Before Kelly knew it, Peter grabbed her, knocking one of her crutches to the floor as he pulled her around and held the blade to her throat. “My whole life would be different if it wasn’t for you and your fucking astrology!” he shouted.

She could feel the blade’s edge against the skin of her neck. All at once something came to her, not something she remembered from her talk with Helen Heath, but something that she
felt
. “You tried to protect her from him, didn’t you? You were only four or five. There was nothing you could do—”

“I said shut up!” This time his voice wavered.

Terrified, she forced herself to continue. “Then he turned his
anger on you.”

“Because you made him!” he shouted. “Because you made her leave! It all happened because of you.”

She heard him start to cry, and she could feel that although he was still holding the blade to her neck, his hand was shaking and the blade was no longer pressing against her throat.
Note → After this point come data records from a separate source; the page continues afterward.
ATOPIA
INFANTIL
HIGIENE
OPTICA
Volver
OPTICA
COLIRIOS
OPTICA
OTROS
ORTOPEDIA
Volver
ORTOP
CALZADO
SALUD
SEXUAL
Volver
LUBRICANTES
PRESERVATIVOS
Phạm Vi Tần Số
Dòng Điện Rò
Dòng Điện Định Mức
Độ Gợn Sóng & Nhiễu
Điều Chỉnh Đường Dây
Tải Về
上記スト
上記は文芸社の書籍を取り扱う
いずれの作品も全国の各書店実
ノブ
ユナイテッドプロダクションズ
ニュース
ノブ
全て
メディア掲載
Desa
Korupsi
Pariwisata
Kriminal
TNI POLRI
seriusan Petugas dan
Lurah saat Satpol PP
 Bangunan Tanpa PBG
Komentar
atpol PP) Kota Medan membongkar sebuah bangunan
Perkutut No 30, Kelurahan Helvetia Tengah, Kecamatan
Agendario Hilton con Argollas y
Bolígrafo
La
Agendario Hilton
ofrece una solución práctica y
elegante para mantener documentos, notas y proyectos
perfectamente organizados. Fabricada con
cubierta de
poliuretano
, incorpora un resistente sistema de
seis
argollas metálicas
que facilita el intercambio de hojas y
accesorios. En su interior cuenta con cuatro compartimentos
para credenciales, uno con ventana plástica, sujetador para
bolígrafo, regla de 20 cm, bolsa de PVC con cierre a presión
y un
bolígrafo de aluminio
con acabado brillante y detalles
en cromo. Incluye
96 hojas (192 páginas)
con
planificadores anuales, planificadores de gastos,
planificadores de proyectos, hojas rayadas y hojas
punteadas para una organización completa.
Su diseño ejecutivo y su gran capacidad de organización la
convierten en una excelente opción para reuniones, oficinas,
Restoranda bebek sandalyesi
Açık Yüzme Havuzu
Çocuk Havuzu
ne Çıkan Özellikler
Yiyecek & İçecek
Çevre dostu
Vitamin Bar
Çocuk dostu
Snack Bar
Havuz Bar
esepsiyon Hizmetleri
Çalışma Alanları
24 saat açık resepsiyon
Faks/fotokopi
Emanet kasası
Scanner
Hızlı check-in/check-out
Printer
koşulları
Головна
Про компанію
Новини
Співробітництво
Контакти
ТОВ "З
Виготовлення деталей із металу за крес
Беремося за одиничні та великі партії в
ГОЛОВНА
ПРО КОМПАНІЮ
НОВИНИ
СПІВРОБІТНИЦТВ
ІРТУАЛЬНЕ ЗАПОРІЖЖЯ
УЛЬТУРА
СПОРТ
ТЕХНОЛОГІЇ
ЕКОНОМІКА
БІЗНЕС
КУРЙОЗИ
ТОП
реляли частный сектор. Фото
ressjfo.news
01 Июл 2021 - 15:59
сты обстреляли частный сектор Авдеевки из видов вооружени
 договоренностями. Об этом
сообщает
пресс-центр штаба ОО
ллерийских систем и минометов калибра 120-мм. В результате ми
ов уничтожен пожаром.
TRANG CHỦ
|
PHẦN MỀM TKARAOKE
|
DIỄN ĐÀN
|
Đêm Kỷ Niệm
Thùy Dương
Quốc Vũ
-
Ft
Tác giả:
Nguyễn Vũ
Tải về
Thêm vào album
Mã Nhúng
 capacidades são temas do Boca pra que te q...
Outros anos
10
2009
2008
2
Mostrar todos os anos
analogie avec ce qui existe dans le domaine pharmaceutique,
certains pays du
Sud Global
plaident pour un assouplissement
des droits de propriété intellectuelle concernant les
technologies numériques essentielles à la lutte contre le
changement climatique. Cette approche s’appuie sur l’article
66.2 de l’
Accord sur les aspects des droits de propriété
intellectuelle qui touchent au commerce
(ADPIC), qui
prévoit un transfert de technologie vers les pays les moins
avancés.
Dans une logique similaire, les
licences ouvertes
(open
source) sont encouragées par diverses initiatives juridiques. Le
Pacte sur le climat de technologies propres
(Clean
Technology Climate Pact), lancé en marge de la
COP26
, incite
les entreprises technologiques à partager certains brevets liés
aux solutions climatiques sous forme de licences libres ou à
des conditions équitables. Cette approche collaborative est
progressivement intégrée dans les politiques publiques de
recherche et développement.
A surge of adrenaline shot through her, and she reached up, took hold of the wood scraper, and pulled it down and away from her with all her strength. It came loose from his hand and fell to the kitchen floor. Instantly, she swooped down and picked it up, and as he bent down to take it from her, a primal violence rose within her. She picked up the crutch that had fallen to the floor and started beating him over the head with it until he slumped to the floor, unconscious, his head bleeding.

With the blade in her hand, she moved on her crutches as rapidly as she could to the kitchen door where King was scratching and howling. She opened the door and hurried down the hall toward the front door, unlocked both locks, opened the door, and faced the street. Standing on the threshold, looking out onto 85th Street, she was breathing hard and her body was drenched with sweat. She gripped the doorjamb, scared to leave and scared to stay.